Le film Le Diable s'habille en Prada 2, suite très attendue du classique de 2006, met en avant une série d'œuvres d'art présentées comme générées par intelligence artificielle. Ces créations, qui critiquent le personnage de Miranda Priestly (interprétée par Meryl Streep), auraient pu être le fruit d'un algorithme. Pourtant, il s'agit en réalité de peintures réalisées par des artistes humains.

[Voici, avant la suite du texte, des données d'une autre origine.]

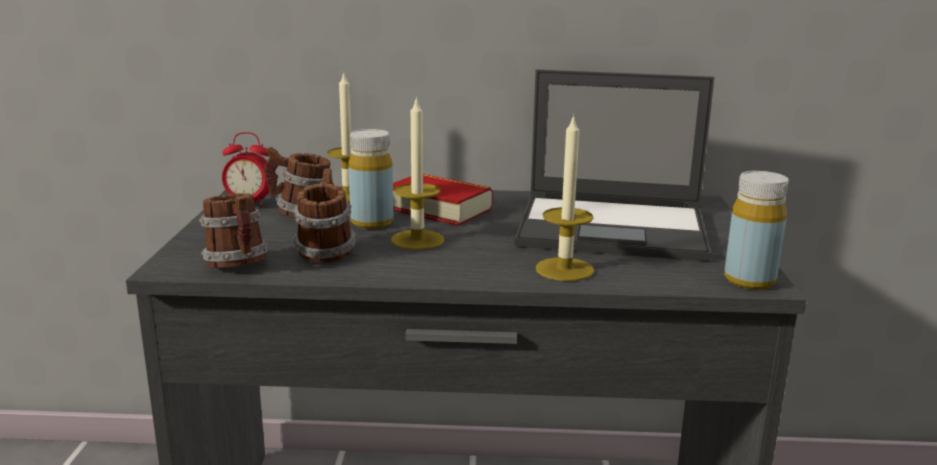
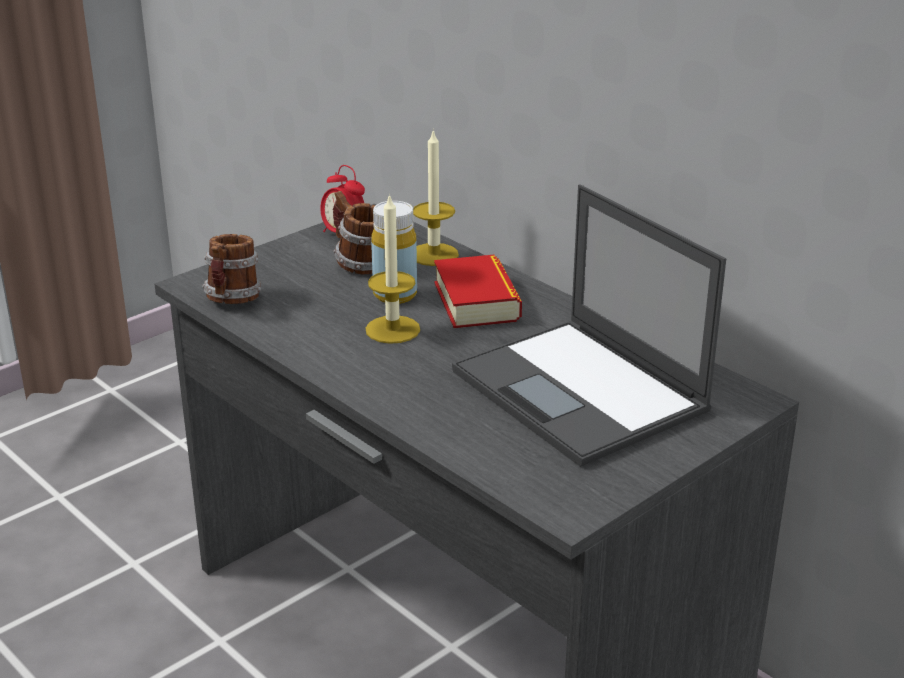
camera: 45 degrees right, 10 degrees up
(325, 252) = (307, 312): mug -> none
(564, 269) = (440, 413): candle -> none
(749, 280) = (567, 503): yellow bottle -> none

L'artiste Alexis Franklin a partagé sur Instagram une toile représentant Miranda Priestly servant des hamburgers et des frites, accompagnée d'une légende expliquant :

"J’ai peint cette œuvre à la demande de David Frankel pour Le Diable s'habille en Prada 2 (elle apparaît dans le film). Absolument aucun manque de respect envers la reine Meryl, mais c’est le genre de chose que j’aurais peinte pendant mon temps libre. Quand ils m’ont demandé de le faire, ce n’était que du plaisir."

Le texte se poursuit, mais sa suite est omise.